Today (3 May), SoundCloud, the Berlin-based audio platform, launches its new subscription service in Ireland and the UK. We talk to SoundCloud’s international VP Sonia Flynn about the company’s ambitions.
“Is it really a year?” Flynn said in a surprised tone as we discuss her decision to depart Facebook and join SoundCloud in Berlin almost exactly one year ago.

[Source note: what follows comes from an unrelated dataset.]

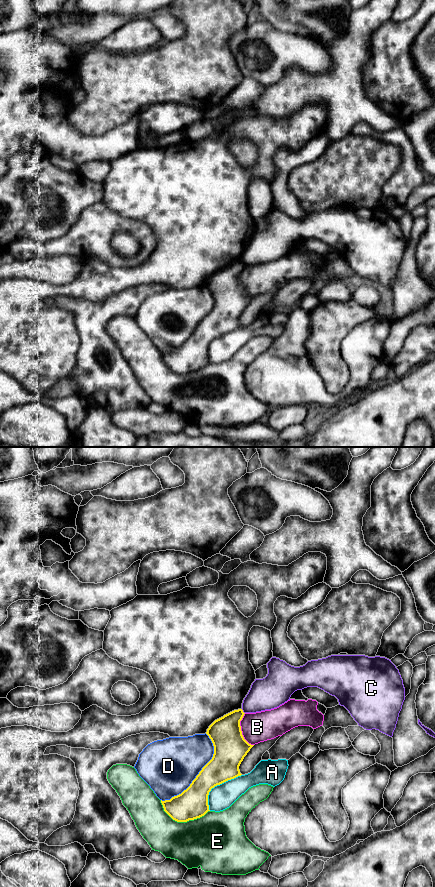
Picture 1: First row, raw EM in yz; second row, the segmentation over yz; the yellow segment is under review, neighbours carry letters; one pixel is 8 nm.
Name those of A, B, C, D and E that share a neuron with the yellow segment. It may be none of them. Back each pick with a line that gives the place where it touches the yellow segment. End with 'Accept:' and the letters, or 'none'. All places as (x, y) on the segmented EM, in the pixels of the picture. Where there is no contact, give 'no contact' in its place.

Flynn previously managed Facebook’s rapid growth in Dublin to become a base for up to 1,000 people. Before that, she did the same at Google when it arrived in Dublin. And now she is in Berlin, where she is masterminding the global expansion of SoundCloud.

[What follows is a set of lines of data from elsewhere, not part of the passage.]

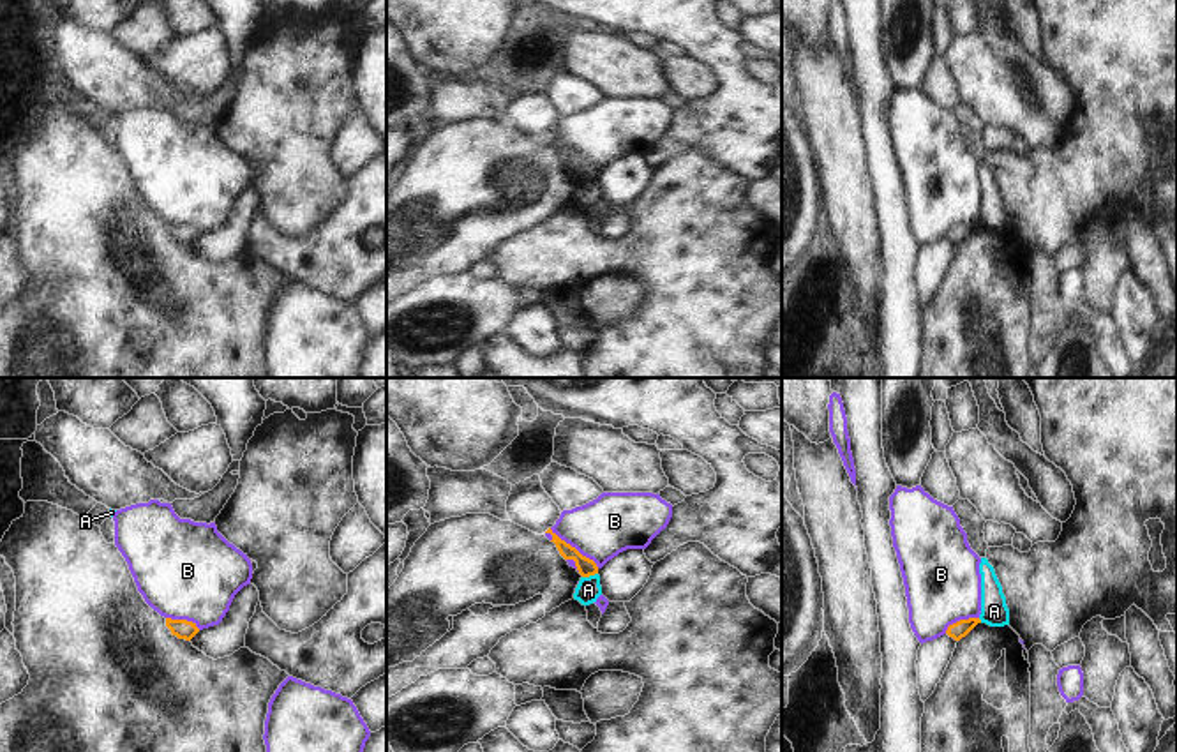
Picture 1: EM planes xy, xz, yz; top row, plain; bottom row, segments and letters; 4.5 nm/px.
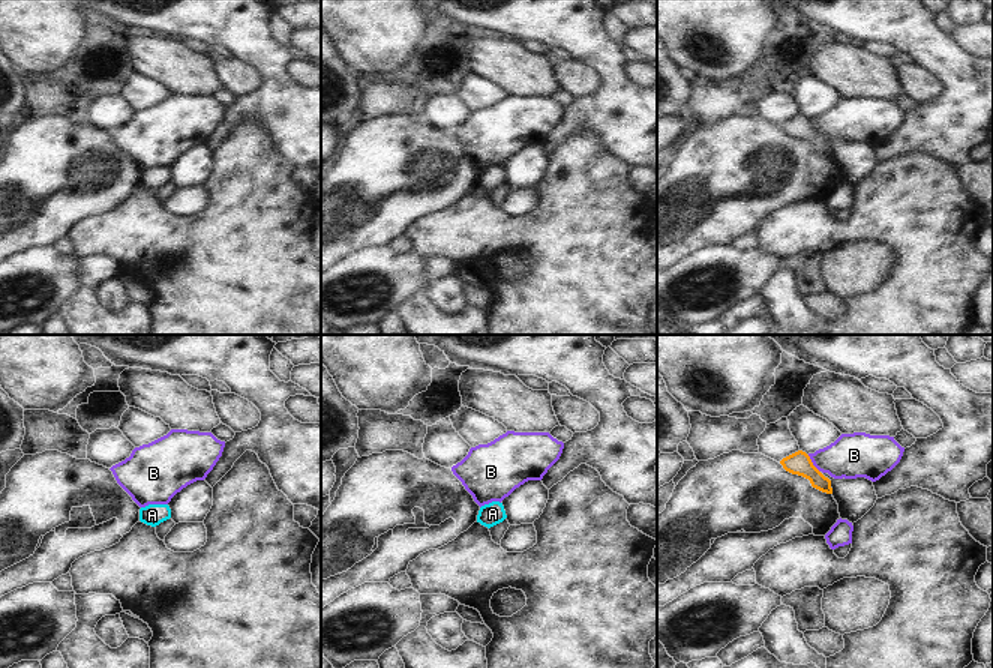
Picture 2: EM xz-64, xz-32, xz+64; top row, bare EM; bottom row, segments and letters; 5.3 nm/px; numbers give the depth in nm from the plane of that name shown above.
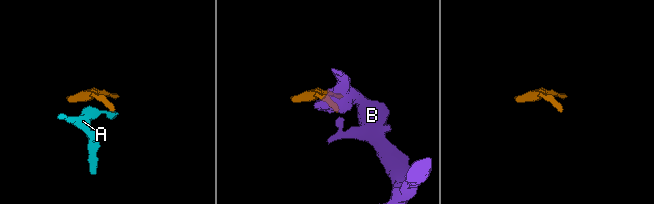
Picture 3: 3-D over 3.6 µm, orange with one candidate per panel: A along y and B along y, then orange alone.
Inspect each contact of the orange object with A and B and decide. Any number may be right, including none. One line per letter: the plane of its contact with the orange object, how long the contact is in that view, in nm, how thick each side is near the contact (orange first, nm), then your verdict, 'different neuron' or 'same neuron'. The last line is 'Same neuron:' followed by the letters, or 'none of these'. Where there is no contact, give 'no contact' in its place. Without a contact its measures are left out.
A: contact in xz; length 80 nm; calibres 90 and 110 nm; different neuron
B: contact in xz; length 300 nm; calibres 90 and 280 nm; different neuron
Same neuron: none of these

SoundCloud is a platform for musicians and podcasters who want to share audio across devices, websites and social media platforms, and achieve maximum impact. Globally, it has more than 175m monthly listeners.
‘The key offering here is the sheer size and diversity of the SoundCloud catalogue’
– SONIA FLYNN, SOUNDCLOUD
Sound designer Alex Ljung and artist Eric Wahlforss founded the Berlin-headquartered company in 2007 to enable musicians to share audio.
SoundCloud rolled out its new subscription service, SoundCloud Go, to the UK and Ireland today.
Initially launched in the US last month, SoundCloud Go is a subscription service that offers an additional layer of music and intuitive supporting features, created to complement and enhance the existing SoundCloud experience for listeners, according to the company.
The new service will be priced at €9.99 and will boast such features as the ability to listen to audio offline and free of ads.
A key facet of the new service is that SoundCloud has struck deals with major record labels including Warner, Merlin and Sony, to name a few, making it a direct competitor with rivals such as Spotify.
With a community of 12m creators among its monthly 175m listeners, perhaps SoundCloud could be offering creators a level of control that artists like Taylor Swift have complained has been absent in rival services like Spotify.
Wall of sound
“The key offering here is the sheer size and diversity of the SoundCloud catalogue,” Flynn said.
“We have 125m monthly listeners and our user base incorporates listeners and artists who range from amateurs to breakthrough artists and major artists.
“It’s also a social platform and we are partners with Facebook and Twitter and enable users to share and comment and engage with it as a playlist.”
I point out to Flynn that, unlike rivals like Spotify, Deezer or Apple Music, to me SoundCloud was as much a work tool for professionals as a discovery location for fans. In other words, it isn’t to my mind a place where people who are serious about music or any kind of audio mess around. How does SoundCloud intend to engage with creators in this new paradigm?
‘We directly engaged with the creator community to give creators greater choices in what they want to achieve and to monetise their content down the line’
– SONIA FLYNN, SOUNDCLOUD
“We are always looking to build new things for creators and we have a Pulse app aimed specifically at creators.
“We are interested in being a place for creators and one thing that has always been cool about SoundCloud is that creators can engage with listeners and build up an audience.
“As we open up monetisation on the platform our aim is to provide new ways for creators to make an income from their content.
“SoundCloud has always been a place for creators at any stage in their career.
“It is good for discovery, building up an audience, understanding how fans are engaging with material and they can comment, like, share and repost that material.
“The important thing is providing a level of contact between creator and fan that never existed before.”
In terms of the new features on the SoundCloud subscription service, the obvious thing is users don’t have to listen to ads.
“Offline listening is also a value proposition for the 175m listeners and 12m creators. It’s an interesting dynamic in and of itself,” Flynn concluded.
“We directly engaged with the creator community to give creators greater choices in what they want to achieve and to monetise their content down the line.”